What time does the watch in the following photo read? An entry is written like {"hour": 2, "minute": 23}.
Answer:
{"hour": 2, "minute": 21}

+++

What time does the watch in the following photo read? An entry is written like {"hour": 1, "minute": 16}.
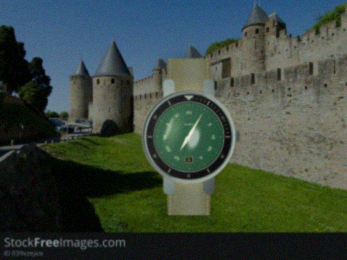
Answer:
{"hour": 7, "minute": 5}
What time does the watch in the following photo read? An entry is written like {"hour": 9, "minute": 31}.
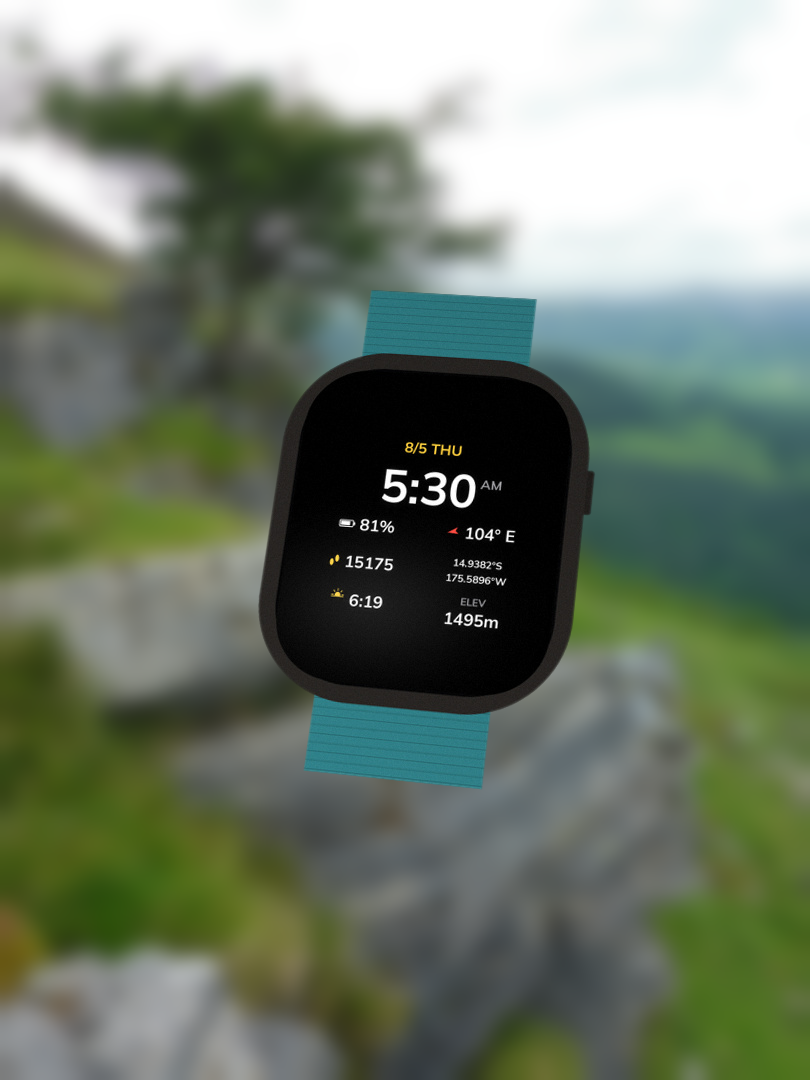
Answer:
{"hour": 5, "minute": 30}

+++

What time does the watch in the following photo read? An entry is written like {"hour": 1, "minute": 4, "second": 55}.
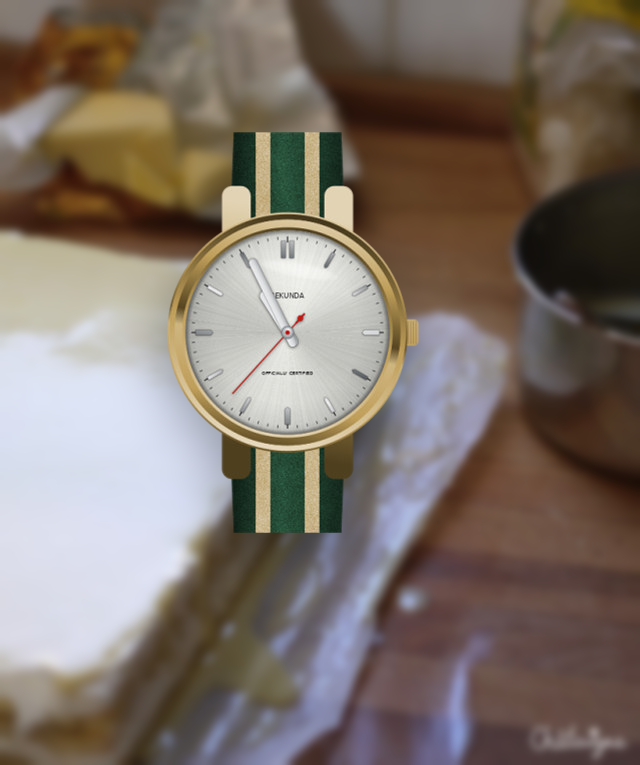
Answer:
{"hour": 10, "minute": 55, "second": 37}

+++

Find each line in the rows above that contains the string "time", and copy every such line in full. Treat uppercase and lowercase letters as different.

What time does the watch in the following photo read? An entry is written like {"hour": 2, "minute": 23}.
What time does the watch in the following photo read? An entry is written like {"hour": 1, "minute": 16}.
What time does the watch in the following photo read? An entry is written like {"hour": 9, "minute": 31}.
What time does the watch in the following photo read? An entry is written like {"hour": 1, "minute": 4, "second": 55}.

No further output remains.